The U.S. Department of Labor’s fiduciary rule, designed to eliminate conflicts of interest by requiring all professionals who provide retirement investment advice to put their clients’ best interest before their own profits, will go into effect on April 10.
While the fiduciary rule may seem straightforward on the surface, it will have wide-ranging effects that will ripple across the wealth management industry, including financial adviser recruitment and compensation.
As a result of the DOL fiduciary rule going into effect this year (unless President-elect Trump’s new DOL head reverses course), wealth management recruiting deals have changed dramatically.
Adviser recruitment incentives
The compensation levels that the wirehouses and other wealth management firms pay typically do not switch much year-to-year, but there have been recent developments with sign-on offers and deals due to the DOL’s fourth-quarter announcements and clarifications for their new set of rules and guidelines that involve financial advisers.
“They issued strong language on not using back-end bonuses that might encourage recently hired advisers to push clients too hard or inappropriately into new sales or revenue generating situations,” said Andy Tasnady, managing partner of Tasnady & Associates, a strategic consultancy specializing in compensation. “This has led to some suspensions and removal of back-end bonuses in new offers and a restructuring of deal calculation basis.”

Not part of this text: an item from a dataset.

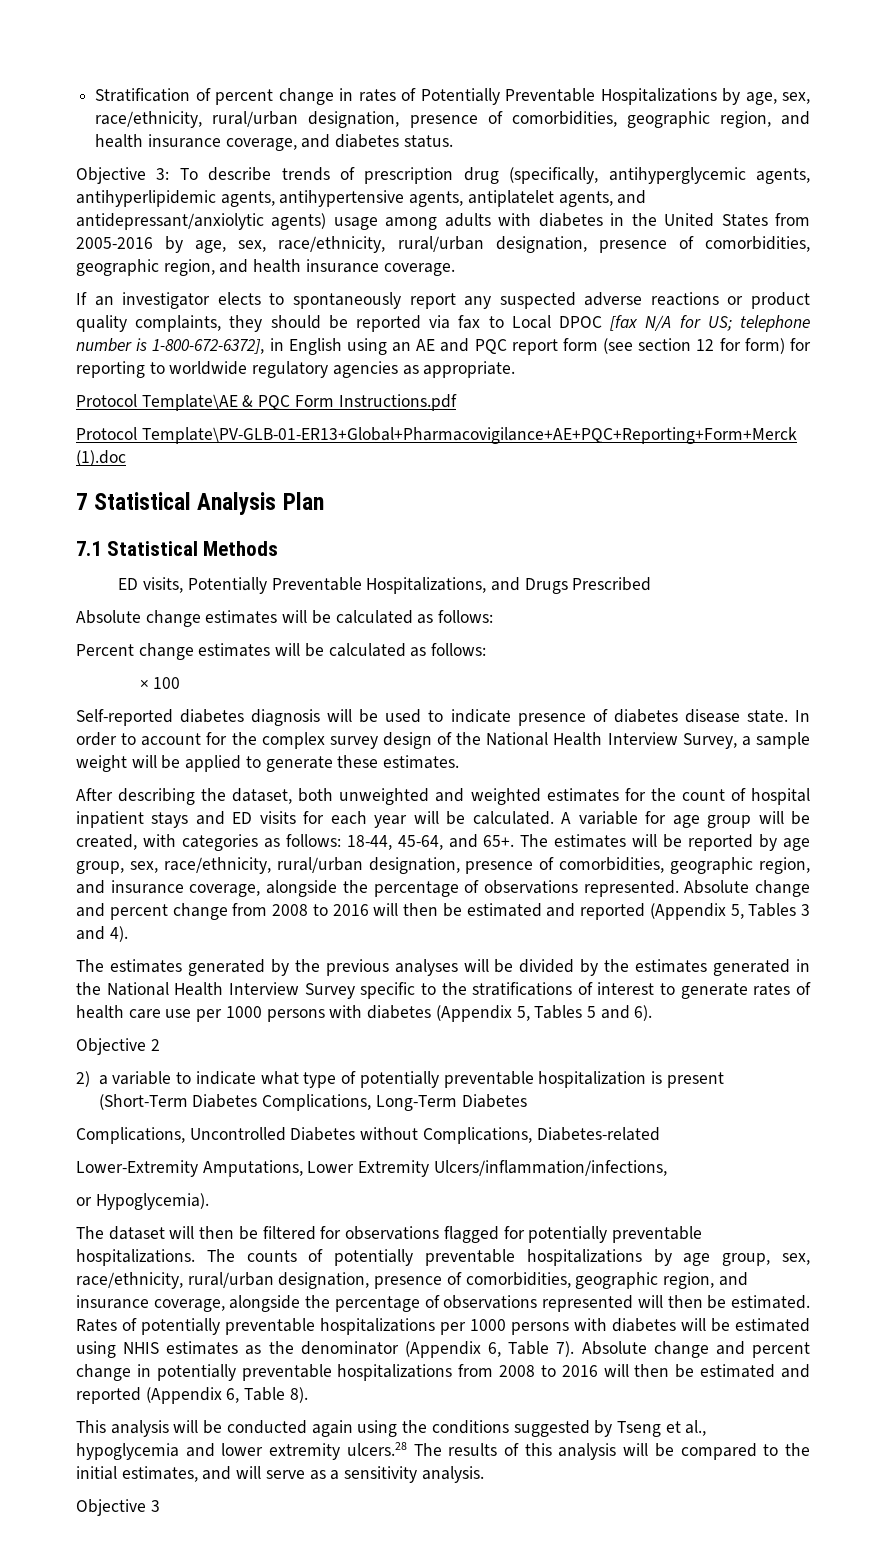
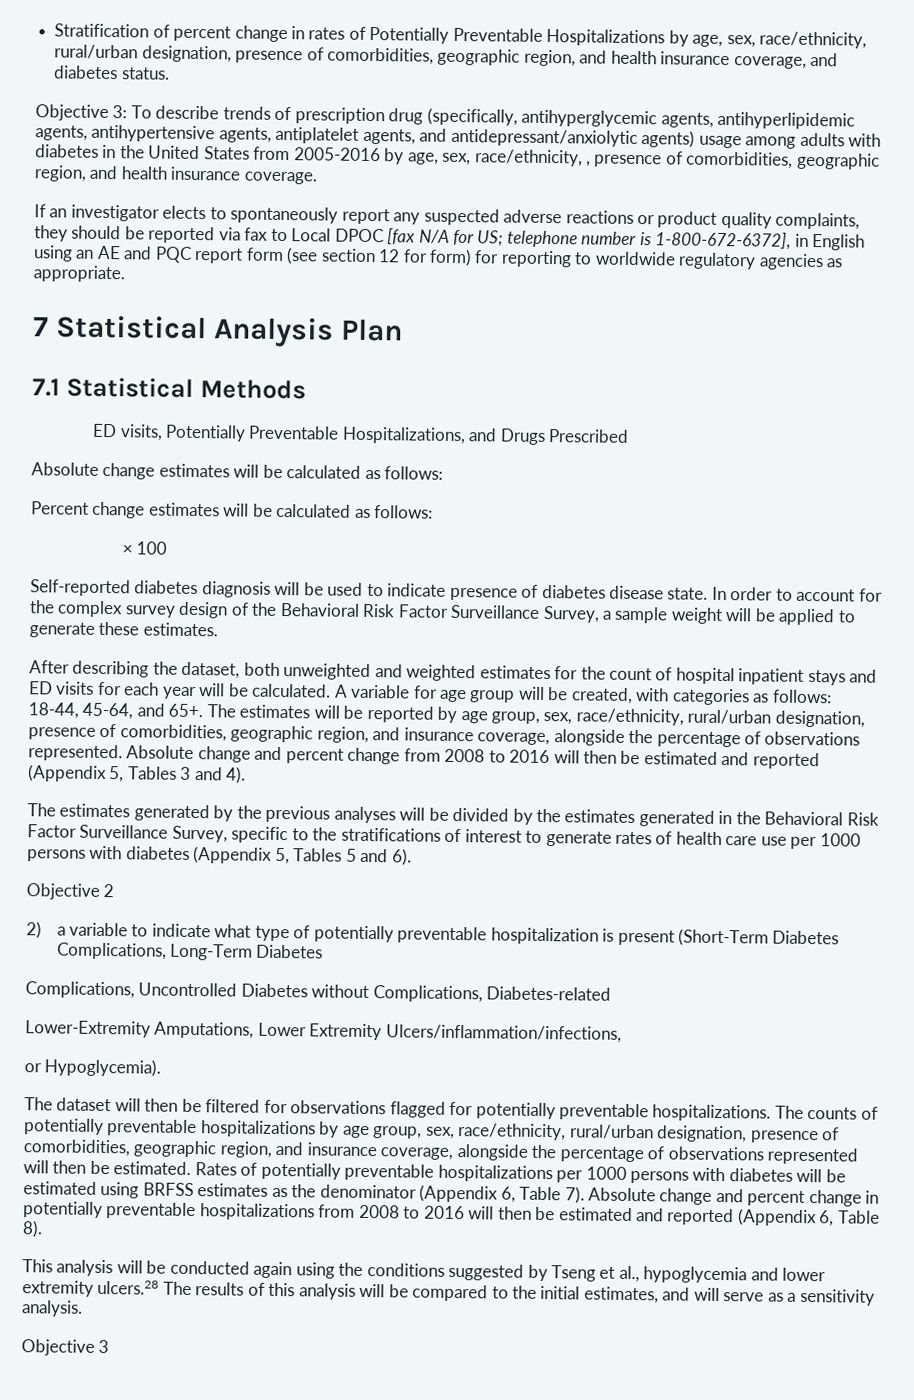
[397,236,587,253] rural/urban designation, -> [586,161,592,167] ,
[76,394,457,411] [76,427,797,444] [76,450,126,466] // Protocol Template\AE & PQC Form Instructions.pdf // Protocol Template\PV-GLB-01-ER13+Global+Pharmacovigilance+AE+PQC+Reporting+Form+Merck (1).doc -> (125, 274) none
[486,732,678,746] National Health Interview -> [279,602,541,619] Behavioral Risk Factor Surveillance
[106,982,355,999] National Health Interview Survey -> [764,811,879,826] [27,824,228,843] Behavioral Risk Factor Surveillance Survey,
[123,1342,160,1354] NHIS -> [142,1182,194,1197] BRFSS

The easiest way to summarize the new principles is to say, no assets and revenues derived from retirement accounts can be used to calculate back-end recruiting incentives, because the DOL has determined that poses a potential conflict of interest.
As a result, one of the Big 4 wirehouses has gone from a potential 340% [of annual gross revenue] deal to a 250% capped deal, according to Jeffrey Bischoff, the president and founder of Old Greenwich Consultants, a headhunter focused on the private wealth management sector.

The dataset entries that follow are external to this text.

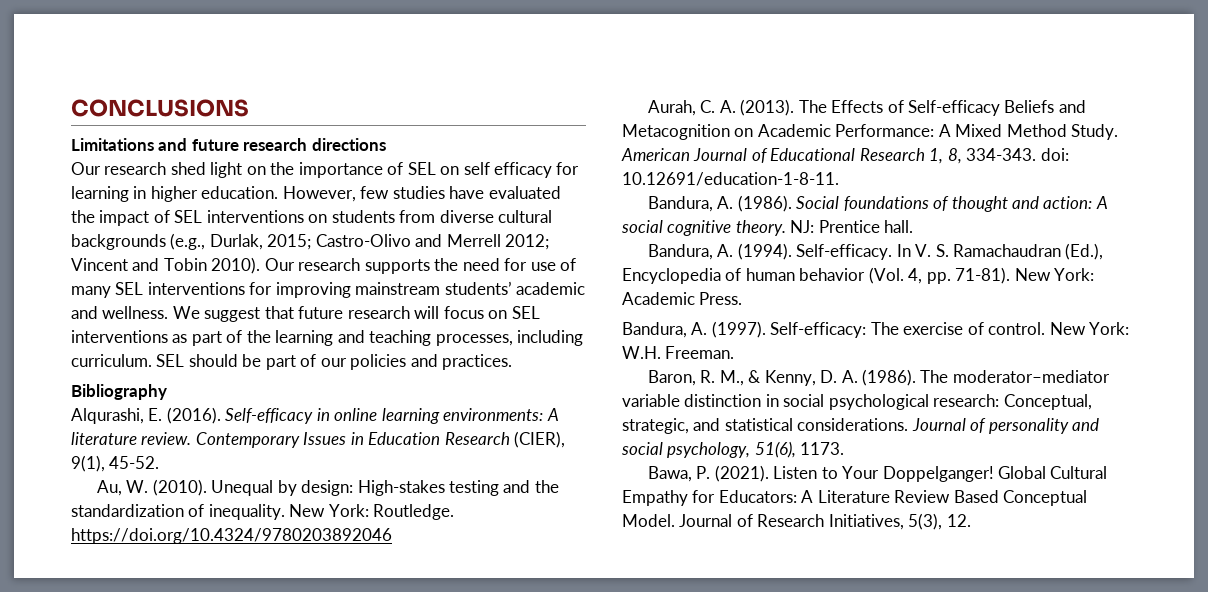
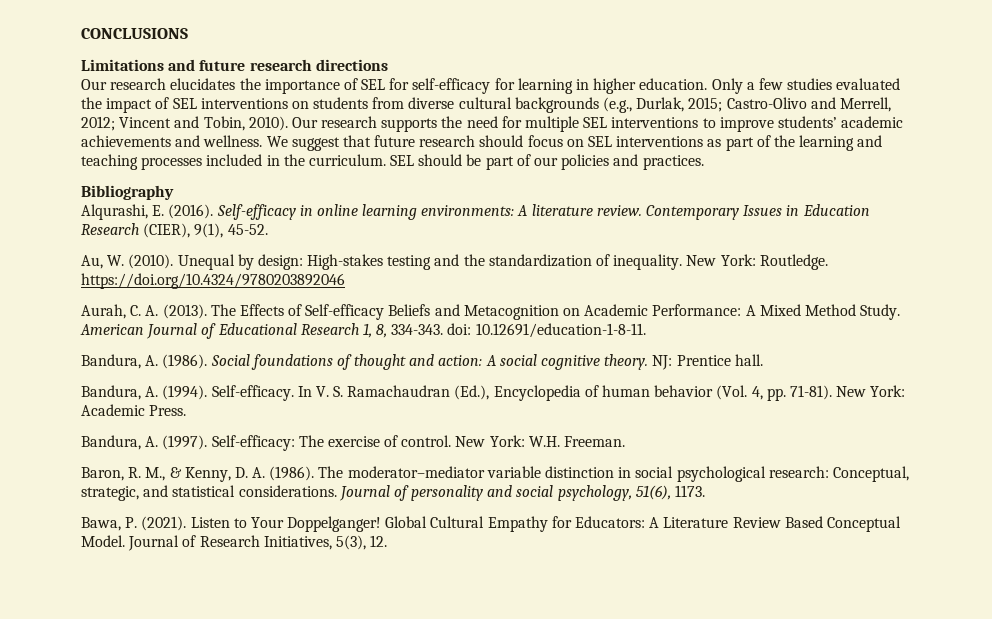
[170,162,266,178] shed light on -> [170,78,236,90] elucidates
[440,162,553,178] on self efficacy -> [389,78,491,94] for self-efficacy
[282,186,356,202] However, -> [711,78,755,94] Only a
[449,186,485,199] have -> (833, 84) none
[446,234,501,247] Merrell -> [839,97,891,112] Merrell,
[163,258,207,271] Tobin -> [203,116,245,131] Tobin,
[530,258,577,271] [71,282,441,298] use of many SEL interventions for improving mainstream -> [525,116,774,132] multiple SEL interventions to improve
(586, 288) none -> [81,135,171,147] achievements
[414,306,440,319] will -> [479,135,524,147] should
[435,330,584,346] processes, including -> [141,154,305,170] processes included in the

“Yes, they are all still paying 150% up front for top teams, and even as high as 175%, but back-ends have shrunk, for now,” Bischoff said. “It is funny how fast the forces of capitalism can influence decisions around things like signing home-run hitters and the acquisition cost of top financial advisors.

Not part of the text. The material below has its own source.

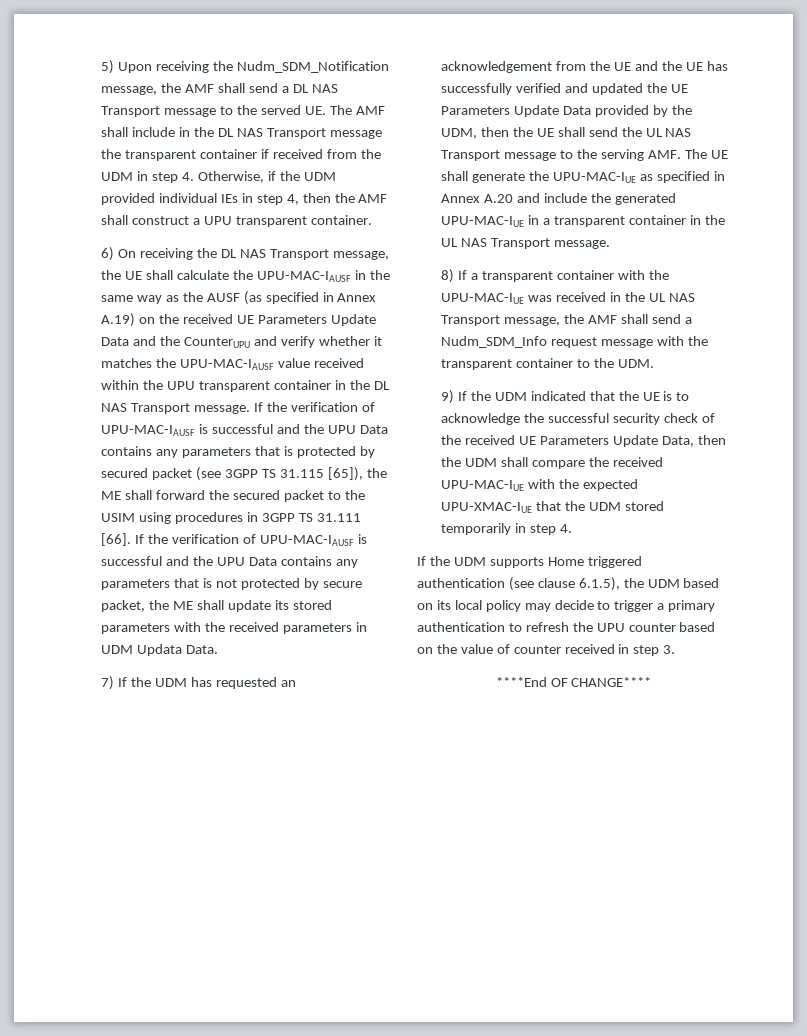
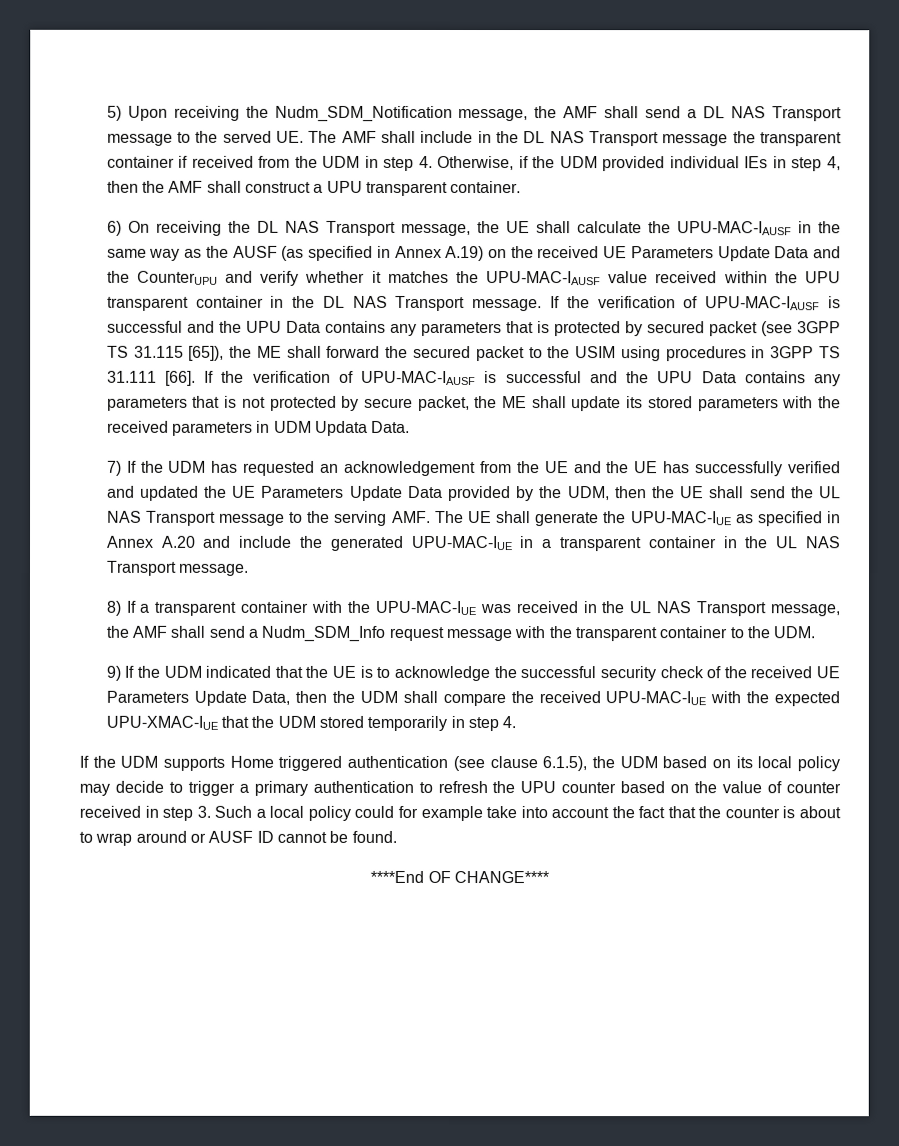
(676, 649) none -> [214,805,841,822] [79,830,397,846] Such a local policy could for example take into account the fact that the counter is about to wrap around or AUSF ID cannot be found.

“The recruiting wars inside the financial services industry have always had ebbs and flows, legal pronouncements and policy changes, and it always seems to come back to the laws of supply and demand,” he said. “Recruiting is picking up across all sectors and geographies in the wealth management business; 2017 is going to be a wild ride, buckle your seat belts.”
Will Trump get involved?
In the short run, the pending fiduciary rule has slowed new-hire activity – some big firms even suspended their deals for a bit while they reviewed the situation – and it also reduced the size of many potential deals, Tasnady said. However, the incoming Trump administration is a wild card.
“It is still being sorted out by the firms, and might still evolve again during the first quarter of this year depending on the new administration and what they might do to alter the DOL guidelines once in office after January 20th,” he said.